By disassembling things on the run:

(gdb) disassemble main
...
    0x004011b0 <+23>:    add    $0x2e50,%eax
 => 0x004011b5 <+28>:    movl   $0x3,-0xc(%ebp)
    0x004011bc <+35>:    sub    $0xc,%esp
...

you might notice the “=>” sign. It show you the current position of EIP register. If you check the EIP value, we would see 0x4011b5. Fetching the instruction “manually” would show the same thing:

(gdb) x/3i 0x4011b5
 => 0x4011b5 :    movl   $0x3,-0xc(%ebp)
    0x4011bc :    sub    $0xc,%esp
    0x4011bf :    lea    -0x1ff8(%eax),%edx

We’re not going to go further into disassembling at this point.

Final words

We didn’t cover many of the subjects like ARM and 64bit system conventions, Android and IPhone Application debugging, Cracking, etc. The focus in this GNU Debugger Tutorial was a bit more on GDB – GNU Debugger itself, so we’re going to leave those for some other occasion. We’ll try to expand this post as time goes by.

Random Commands

You need to get comfortable with the GDB, commands and overall management, finding your way around. There are a lot of sources out there you could use, google being the prime place to start with.
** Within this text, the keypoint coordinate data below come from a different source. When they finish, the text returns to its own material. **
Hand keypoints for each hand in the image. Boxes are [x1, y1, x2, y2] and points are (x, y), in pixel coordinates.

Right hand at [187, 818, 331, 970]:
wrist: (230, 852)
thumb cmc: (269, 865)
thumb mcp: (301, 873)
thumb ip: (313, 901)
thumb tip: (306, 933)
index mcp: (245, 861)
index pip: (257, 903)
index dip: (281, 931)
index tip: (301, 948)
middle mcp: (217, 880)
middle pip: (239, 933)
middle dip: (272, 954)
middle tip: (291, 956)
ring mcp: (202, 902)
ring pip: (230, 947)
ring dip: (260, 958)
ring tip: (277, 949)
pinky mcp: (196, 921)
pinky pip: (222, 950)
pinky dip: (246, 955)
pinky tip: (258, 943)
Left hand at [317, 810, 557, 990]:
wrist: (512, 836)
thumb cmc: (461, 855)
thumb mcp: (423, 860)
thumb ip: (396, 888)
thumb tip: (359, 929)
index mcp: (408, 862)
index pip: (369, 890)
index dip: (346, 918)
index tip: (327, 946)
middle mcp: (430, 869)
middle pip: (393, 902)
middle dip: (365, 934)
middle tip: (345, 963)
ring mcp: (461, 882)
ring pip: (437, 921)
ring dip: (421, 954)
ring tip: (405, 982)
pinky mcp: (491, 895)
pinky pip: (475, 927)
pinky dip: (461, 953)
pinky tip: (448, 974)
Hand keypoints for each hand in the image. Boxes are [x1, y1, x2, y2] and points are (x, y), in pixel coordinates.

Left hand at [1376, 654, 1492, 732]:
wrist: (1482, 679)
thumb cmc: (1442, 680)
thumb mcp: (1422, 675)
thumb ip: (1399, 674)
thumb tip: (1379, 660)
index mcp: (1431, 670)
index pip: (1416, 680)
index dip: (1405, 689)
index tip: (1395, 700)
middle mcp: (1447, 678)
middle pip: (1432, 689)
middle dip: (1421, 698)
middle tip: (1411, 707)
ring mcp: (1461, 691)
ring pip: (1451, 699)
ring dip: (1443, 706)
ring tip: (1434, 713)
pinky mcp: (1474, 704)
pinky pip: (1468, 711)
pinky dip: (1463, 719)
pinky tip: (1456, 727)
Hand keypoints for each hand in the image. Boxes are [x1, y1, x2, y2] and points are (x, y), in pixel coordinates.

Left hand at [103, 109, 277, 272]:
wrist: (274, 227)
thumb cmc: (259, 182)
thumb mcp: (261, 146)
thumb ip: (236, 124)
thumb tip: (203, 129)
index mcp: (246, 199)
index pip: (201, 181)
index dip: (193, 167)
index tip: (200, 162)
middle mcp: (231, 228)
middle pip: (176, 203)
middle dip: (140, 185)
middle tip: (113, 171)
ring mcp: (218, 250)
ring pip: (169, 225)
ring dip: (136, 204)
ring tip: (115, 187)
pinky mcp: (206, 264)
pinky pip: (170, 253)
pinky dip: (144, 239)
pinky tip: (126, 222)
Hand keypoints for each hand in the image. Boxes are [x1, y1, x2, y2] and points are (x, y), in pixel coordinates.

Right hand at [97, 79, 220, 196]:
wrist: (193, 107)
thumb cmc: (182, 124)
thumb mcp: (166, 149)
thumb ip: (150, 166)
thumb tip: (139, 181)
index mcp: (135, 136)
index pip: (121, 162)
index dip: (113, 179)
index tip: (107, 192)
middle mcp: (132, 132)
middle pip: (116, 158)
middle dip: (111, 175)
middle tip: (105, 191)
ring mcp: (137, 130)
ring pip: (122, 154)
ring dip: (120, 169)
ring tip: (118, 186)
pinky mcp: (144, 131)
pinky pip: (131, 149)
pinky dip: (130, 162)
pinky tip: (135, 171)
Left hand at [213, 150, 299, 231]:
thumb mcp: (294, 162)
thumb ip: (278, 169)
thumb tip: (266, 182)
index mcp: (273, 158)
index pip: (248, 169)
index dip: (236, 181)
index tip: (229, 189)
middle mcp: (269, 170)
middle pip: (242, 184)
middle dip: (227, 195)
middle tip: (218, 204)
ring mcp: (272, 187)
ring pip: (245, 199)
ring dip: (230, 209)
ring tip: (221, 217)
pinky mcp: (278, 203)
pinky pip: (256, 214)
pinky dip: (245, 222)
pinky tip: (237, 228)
You should definitely rely on gdb help:

(gdb) help x

 Examine memory: x/FMT ADDRESS.
 ADDRESS is an expression for the memory address to examine.
 FMT is a repeat count followed by a format letter and a size letter.
 Format letters are o(octal), x(hex), d(decimal), u(unsigned decimal),
   t(binary), f(float), a(address), i(instruction), c(char), s(string)
   and z(hex, zero padded on the left).
 Size letters are b(byte), h(halfword), w(word), g(giant, 8 bytes).
 The specified number of objects of the specified size are printed
 according to the format.  If a negative number is specified, memory is
 examined backward from the address.

Defaults for format and size letters are those previously used.
 Default count is 1.  Default address is following last thing printed
 with this command or "print".

ASCII details can come in handy:

$ man ascii

Print the current EAX register value:

(gdb) print $eax
$10 = 72
(gdb) print /c $eax
$11 = 72 'H'

Print the program input parameter:

(gdb) print argv[0] 
(gdb) x/s argv[0]

Get the variable address:

(gdb) p &<VARIABLE_NAME>

Changing specific char:

(gdb) set {char} <0xADR> = 'X'
(gdb) set {int} <0xADR> = 66
(gdb) set <VARIABLE> = <VALUE>

Quickly checking where you are:

(gdb) disas $eip

Inspect ARM QEMU (Virtual machine), Armel

Conclusion

We probably didn’t cover many segmetns of the GDB in this GNU Debugger Tutorial, but it’s a start. We’ve shown some basic control & management of gdb. The approach might not be ideal (raw, with not too many examples), but you should be able to handle some things on your own with this. Getting used to it might take some time, but once you get a hang of it.. you’ll see. As mentioned, we’ll try to expand this article with examples and additional info.